(Beginning of Data to process)

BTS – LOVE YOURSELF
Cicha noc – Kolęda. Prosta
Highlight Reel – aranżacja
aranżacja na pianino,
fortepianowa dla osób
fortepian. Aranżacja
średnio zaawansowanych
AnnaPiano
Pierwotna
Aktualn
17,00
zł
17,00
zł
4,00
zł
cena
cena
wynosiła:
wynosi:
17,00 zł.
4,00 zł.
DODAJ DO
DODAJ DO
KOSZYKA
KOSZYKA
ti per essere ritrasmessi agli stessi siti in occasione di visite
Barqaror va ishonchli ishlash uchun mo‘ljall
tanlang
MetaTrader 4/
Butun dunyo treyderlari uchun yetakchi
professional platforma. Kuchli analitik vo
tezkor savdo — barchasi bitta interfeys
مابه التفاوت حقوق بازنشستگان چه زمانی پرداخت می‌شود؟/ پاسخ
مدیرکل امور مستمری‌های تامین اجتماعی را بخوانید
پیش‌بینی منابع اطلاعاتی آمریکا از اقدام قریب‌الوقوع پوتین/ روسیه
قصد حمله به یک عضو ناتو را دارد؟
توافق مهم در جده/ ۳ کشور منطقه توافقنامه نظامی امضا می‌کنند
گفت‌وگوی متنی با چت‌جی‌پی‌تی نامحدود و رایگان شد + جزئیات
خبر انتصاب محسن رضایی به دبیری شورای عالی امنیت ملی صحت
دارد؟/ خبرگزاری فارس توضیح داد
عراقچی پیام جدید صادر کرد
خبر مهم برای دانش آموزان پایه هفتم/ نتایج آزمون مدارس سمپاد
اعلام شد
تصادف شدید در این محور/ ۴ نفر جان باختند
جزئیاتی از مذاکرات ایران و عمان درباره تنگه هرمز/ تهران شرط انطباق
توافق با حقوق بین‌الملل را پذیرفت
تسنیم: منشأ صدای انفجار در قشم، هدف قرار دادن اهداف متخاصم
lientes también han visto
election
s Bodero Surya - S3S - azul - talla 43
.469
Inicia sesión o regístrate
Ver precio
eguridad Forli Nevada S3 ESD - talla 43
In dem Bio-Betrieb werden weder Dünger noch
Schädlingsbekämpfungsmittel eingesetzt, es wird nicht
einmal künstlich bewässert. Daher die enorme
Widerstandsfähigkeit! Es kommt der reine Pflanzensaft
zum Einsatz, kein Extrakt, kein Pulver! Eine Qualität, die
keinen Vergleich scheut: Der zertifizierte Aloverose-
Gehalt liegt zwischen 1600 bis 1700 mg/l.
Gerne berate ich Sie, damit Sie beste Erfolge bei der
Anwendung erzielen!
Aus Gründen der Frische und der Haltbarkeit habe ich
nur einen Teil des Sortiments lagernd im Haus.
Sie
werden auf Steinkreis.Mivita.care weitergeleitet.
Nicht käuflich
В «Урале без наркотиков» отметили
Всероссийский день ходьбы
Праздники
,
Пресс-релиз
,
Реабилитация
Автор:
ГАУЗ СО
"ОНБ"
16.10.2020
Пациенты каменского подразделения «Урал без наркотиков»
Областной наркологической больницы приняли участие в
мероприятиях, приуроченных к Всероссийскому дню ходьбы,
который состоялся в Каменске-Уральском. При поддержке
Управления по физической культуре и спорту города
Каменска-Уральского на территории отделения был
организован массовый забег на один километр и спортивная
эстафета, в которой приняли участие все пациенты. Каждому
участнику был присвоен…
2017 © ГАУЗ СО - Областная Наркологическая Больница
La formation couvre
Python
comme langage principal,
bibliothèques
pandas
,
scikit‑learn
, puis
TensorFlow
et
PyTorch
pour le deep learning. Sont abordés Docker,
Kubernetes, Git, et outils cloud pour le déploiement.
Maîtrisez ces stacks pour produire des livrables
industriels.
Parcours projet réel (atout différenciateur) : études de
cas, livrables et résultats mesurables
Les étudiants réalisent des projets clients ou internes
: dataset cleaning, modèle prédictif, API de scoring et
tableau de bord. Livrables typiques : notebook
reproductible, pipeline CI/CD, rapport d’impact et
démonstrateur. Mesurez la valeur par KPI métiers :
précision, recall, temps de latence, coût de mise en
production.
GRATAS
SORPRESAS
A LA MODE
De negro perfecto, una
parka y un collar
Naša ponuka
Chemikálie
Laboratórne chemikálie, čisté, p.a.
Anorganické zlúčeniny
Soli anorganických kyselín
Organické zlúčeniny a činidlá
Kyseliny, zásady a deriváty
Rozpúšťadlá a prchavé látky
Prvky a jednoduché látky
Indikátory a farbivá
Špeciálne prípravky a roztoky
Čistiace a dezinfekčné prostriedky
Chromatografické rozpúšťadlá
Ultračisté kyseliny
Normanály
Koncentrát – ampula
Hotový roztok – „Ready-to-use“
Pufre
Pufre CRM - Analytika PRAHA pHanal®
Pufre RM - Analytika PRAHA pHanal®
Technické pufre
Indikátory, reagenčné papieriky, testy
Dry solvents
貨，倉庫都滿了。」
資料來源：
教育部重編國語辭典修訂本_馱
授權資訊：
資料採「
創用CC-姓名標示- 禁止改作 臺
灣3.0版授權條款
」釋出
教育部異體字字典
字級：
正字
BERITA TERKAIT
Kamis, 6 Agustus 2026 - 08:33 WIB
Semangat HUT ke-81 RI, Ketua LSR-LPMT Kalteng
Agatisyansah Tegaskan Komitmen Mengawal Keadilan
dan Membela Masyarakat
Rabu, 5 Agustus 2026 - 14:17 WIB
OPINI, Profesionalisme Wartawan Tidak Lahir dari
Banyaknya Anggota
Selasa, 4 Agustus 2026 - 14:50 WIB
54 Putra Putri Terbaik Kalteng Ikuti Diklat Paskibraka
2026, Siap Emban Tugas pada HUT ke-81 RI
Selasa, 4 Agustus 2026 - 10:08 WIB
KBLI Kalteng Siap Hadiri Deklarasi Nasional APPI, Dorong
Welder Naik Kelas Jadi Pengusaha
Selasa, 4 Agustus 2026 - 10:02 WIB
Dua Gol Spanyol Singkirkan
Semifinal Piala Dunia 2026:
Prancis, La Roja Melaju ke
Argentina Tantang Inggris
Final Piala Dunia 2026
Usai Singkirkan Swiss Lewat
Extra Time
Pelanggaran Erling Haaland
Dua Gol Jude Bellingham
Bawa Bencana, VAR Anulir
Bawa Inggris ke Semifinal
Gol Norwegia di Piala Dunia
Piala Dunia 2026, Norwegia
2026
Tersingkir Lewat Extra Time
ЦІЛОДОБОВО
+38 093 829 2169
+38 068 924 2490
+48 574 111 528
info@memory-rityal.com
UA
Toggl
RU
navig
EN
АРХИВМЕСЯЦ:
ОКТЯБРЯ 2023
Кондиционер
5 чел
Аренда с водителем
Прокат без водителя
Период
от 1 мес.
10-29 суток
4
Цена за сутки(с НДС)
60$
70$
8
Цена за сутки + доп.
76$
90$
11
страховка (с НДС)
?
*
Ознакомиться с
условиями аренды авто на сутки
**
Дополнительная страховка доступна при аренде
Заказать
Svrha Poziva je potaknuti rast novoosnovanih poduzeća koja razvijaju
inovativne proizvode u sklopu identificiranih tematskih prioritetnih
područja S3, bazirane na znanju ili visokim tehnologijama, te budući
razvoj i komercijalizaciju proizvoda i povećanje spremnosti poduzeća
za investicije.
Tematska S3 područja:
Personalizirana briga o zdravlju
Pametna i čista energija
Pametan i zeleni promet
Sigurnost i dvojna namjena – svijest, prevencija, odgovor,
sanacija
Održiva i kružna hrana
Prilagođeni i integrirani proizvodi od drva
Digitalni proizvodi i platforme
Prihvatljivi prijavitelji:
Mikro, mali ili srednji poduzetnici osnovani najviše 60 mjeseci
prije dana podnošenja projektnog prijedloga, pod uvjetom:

(End of Data to process)

Copy every line of the material above in which the word "Semifinal" appears.

**Finished task:**
Semifinal Piala Dunia 2026:
Bawa Inggris ke Semifinal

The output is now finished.